#### Written task:
The answer should be each line from the entries below that has the word "Россия" in it.
━━━━━ Available data ━━━━━
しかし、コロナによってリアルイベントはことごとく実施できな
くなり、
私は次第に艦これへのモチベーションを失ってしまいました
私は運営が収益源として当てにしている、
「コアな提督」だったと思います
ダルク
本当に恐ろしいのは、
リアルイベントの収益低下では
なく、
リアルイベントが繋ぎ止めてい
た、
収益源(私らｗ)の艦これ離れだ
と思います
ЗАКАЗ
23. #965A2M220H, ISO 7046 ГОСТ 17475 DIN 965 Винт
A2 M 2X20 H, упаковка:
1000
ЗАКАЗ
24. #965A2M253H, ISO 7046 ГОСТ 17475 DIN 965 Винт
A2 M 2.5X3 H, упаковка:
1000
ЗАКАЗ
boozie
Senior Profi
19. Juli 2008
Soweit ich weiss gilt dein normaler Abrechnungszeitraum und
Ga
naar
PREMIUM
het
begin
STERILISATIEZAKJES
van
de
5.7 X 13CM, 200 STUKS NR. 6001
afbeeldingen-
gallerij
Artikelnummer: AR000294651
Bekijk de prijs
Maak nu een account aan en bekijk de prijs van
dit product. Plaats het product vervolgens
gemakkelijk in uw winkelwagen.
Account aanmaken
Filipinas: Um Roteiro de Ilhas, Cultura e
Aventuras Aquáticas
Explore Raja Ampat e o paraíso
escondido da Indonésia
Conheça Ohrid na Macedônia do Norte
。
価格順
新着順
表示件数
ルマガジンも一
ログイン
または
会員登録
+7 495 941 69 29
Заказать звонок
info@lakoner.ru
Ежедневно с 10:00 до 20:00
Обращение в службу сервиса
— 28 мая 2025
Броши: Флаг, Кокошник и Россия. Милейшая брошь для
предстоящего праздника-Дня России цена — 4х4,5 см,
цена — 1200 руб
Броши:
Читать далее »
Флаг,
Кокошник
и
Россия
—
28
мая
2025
━━━━━
#### Expected answer:
Броши: Флаг, Кокошник и Россия. Милейшая брошь для
Россия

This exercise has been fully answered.